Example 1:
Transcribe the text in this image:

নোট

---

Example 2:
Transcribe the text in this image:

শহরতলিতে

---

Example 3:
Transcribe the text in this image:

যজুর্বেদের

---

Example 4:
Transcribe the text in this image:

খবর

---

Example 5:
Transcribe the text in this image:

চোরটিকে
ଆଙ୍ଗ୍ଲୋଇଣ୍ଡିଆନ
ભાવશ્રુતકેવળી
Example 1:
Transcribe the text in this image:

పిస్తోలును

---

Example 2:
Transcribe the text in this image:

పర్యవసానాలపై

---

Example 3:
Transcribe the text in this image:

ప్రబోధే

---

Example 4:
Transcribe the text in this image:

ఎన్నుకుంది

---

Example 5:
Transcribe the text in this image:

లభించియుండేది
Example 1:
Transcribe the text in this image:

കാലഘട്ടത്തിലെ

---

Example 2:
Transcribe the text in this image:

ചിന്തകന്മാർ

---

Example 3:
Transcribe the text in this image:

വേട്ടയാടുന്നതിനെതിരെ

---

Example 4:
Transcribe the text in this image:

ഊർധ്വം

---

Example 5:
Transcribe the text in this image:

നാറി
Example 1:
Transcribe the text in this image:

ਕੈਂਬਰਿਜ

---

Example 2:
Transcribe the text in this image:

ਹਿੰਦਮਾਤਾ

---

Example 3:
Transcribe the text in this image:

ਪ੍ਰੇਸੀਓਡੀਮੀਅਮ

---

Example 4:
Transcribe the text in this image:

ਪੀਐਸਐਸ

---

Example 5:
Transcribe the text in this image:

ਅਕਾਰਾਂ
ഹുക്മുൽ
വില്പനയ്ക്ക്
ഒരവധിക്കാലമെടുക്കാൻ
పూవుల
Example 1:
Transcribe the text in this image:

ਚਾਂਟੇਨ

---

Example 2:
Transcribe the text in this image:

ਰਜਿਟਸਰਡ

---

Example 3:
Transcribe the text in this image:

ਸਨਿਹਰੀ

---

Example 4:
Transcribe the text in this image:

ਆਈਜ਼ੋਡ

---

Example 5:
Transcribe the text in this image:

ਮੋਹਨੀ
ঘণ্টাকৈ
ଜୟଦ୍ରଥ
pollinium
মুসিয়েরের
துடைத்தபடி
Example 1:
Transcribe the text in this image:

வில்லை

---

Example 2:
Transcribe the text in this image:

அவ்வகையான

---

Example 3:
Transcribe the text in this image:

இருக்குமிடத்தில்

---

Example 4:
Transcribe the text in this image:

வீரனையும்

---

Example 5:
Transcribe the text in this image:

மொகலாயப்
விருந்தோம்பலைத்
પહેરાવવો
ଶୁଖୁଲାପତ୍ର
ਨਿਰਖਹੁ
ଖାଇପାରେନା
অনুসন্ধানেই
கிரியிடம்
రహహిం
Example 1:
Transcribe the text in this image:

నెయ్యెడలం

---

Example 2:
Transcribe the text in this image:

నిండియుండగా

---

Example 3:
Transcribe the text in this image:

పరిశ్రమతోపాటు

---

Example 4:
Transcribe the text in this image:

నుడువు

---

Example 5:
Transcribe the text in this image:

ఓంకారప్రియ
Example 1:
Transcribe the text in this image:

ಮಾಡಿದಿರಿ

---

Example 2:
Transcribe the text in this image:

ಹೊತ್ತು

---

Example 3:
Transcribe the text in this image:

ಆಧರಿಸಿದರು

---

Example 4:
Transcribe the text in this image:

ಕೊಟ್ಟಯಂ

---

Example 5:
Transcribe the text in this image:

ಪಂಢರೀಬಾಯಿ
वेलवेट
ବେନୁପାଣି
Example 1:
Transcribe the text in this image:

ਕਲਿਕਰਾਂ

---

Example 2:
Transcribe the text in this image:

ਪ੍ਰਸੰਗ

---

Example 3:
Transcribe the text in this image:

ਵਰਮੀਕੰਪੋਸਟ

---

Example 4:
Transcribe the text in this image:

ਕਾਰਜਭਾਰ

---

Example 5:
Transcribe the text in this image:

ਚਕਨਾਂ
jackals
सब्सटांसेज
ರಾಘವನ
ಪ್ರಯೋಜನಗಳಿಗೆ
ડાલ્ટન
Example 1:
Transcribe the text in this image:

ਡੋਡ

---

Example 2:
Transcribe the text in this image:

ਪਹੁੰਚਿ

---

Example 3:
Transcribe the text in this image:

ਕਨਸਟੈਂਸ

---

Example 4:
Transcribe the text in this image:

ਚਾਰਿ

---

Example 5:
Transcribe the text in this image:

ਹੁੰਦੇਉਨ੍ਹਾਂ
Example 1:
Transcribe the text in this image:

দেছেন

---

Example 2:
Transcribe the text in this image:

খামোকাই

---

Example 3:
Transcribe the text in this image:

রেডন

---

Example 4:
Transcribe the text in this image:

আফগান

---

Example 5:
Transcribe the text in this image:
+++++
Problem to solve
A word-for-word restatement of the data above is required.

Exercise response
Example 1:
Transcribe the text in this image:

নোট

---

Example 2:
Transcribe the text in this image:

শহরতলিতে

---

Example 3:
Transcribe the text in this image:

যজুর্বেদের

---

Example 4:
Transcribe the text in this image:

খবর

---

Example 5:
Transcribe the text in this image:

চোরটিকে
ଆଙ୍ଗ୍ଲୋଇଣ୍ଡିଆନ
ભાવશ્રુતકેવળી
Example 1:
Transcribe the text in this image:

పిస్తోలును

---

Example 2:
Transcribe the text in this image:

పర్యవసానాలపై

---

Example 3:
Transcribe the text in this image:

ప్రబోధే

---

Example 4:
Transcribe the text in this image:

ఎన్నుకుంది

---

Example 5:
Transcribe the text in this image:

లభించియుండేది
Example 1:
Transcribe the text in this image:

കാലഘട്ടത്തിലെ

---

Example 2:
Transcribe the text in this image:

ചിന്തകന്മാർ

---

Example 3:
Transcribe the text in this image:

വേട്ടയാടുന്നതിനെതിരെ

---

Example 4:
Transcribe the text in this image:

ഊർധ്വം

---

Example 5:
Transcribe the text in this image:

നാറി
Example 1:
Transcribe the text in this image:

ਕੈਂਬਰਿਜ

---

Example 2:
Transcribe the text in this image:

ਹਿੰਦਮਾਤਾ

---

Example 3:
Transcribe the text in this image:

ਪ੍ਰੇਸੀਓਡੀਮੀਅਮ

---

Example 4:
Transcribe the text in this image:

ਪੀਐਸਐਸ

---

Example 5:
Transcribe the text in this image:

ਅਕਾਰਾਂ
ഹുക്മുൽ
വില്പനയ്ക്ക്
ഒരവധിക്കാലമെടുക്കാൻ
పూవుల
Example 1:
Transcribe the text in this image:

ਚਾਂਟੇਨ

---

Example 2:
Transcribe the text in this image:

ਰਜਿਟਸਰਡ

---

Example 3:
Transcribe the text in this image:

ਸਨਿਹਰੀ

---

Example 4:
Transcribe the text in this image:

ਆਈਜ਼ੋਡ

---

Example 5:
Transcribe the text in this image:

ਮੋਹਨੀ
ঘণ্টাকৈ
ଜୟଦ୍ରଥ
pollinium
মুসিয়েরের
துடைத்தபடி
Example 1:
Transcribe the text in this image:

வில்லை

---

Example 2:
Transcribe the text in this image:

அவ்வகையான

---

Example 3:
Transcribe the text in this image:

இருக்குமிடத்தில்

---

Example 4:
Transcribe the text in this image:

வீரனையும்

---

Example 5:
Transcribe the text in this image:

மொகலாயப்
விருந்தோம்பலைத்
પહેરાવવો
ଶୁଖୁଲାପତ୍ର
ਨਿਰਖਹੁ
ଖାଇପାରେନା
অনুসন্ধানেই
கிரியிடம்
రహహిం
Example 1:
Transcribe the text in this image:

నెయ్యెడలం

---

Example 2:
Transcribe the text in this image:

నిండియుండగా

---

Example 3:
Transcribe the text in this image:

పరిశ్రమతోపాటు

---

Example 4:
Transcribe the text in this image:

నుడువు

---

Example 5:
Transcribe the text in this image:

ఓంకారప్రియ
Example 1:
Transcribe the text in this image:

ಮಾಡಿದಿರಿ

---

Example 2:
Transcribe the text in this image:

ಹೊತ್ತು

---

Example 3:
Transcribe the text in this image:

ಆಧರಿಸಿದರು

---

Example 4:
Transcribe the text in this image:

ಕೊಟ್ಟಯಂ

---

Example 5:
Transcribe the text in this image:

ಪಂಢರೀಬಾಯಿ
वेलवेट
ବେନୁପାଣି
Example 1:
Transcribe the text in this image:

ਕਲਿਕਰਾਂ

---

Example 2:
Transcribe the text in this image:

ਪ੍ਰਸੰਗ

---

Example 3:
Transcribe the text in this image:

ਵਰਮੀਕੰਪੋਸਟ

---

Example 4:
Transcribe the text in this image:

ਕਾਰਜਭਾਰ

---

Example 5:
Transcribe the text in this image:

ਚਕਨਾਂ
jackals
सब्सटांसेज
ರಾಘವನ
ಪ್ರಯೋಜನಗಳಿಗೆ
ડાલ્ટન
Example 1:
Transcribe the text in this image:

ਡੋਡ

---

Example 2:
Transcribe the text in this image:

ਪਹੁੰਚਿ

---

Example 3:
Transcribe the text in this image:

ਕਨਸਟੈਂਸ

---

Example 4:
Transcribe the text in this image:

ਚਾਰਿ

---

Example 5:
Transcribe the text in this image:

ਹੁੰਦੇਉਨ੍ਹਾਂ
Example 1:
Transcribe the text in this image:

দেছেন

---

Example 2:
Transcribe the text in this image:

খামোকাই

---

Example 3:
Transcribe the text in this image:

রেডন

---

Example 4:
Transcribe the text in this image:

আফগান

---

Example 5:
Transcribe the text in this image:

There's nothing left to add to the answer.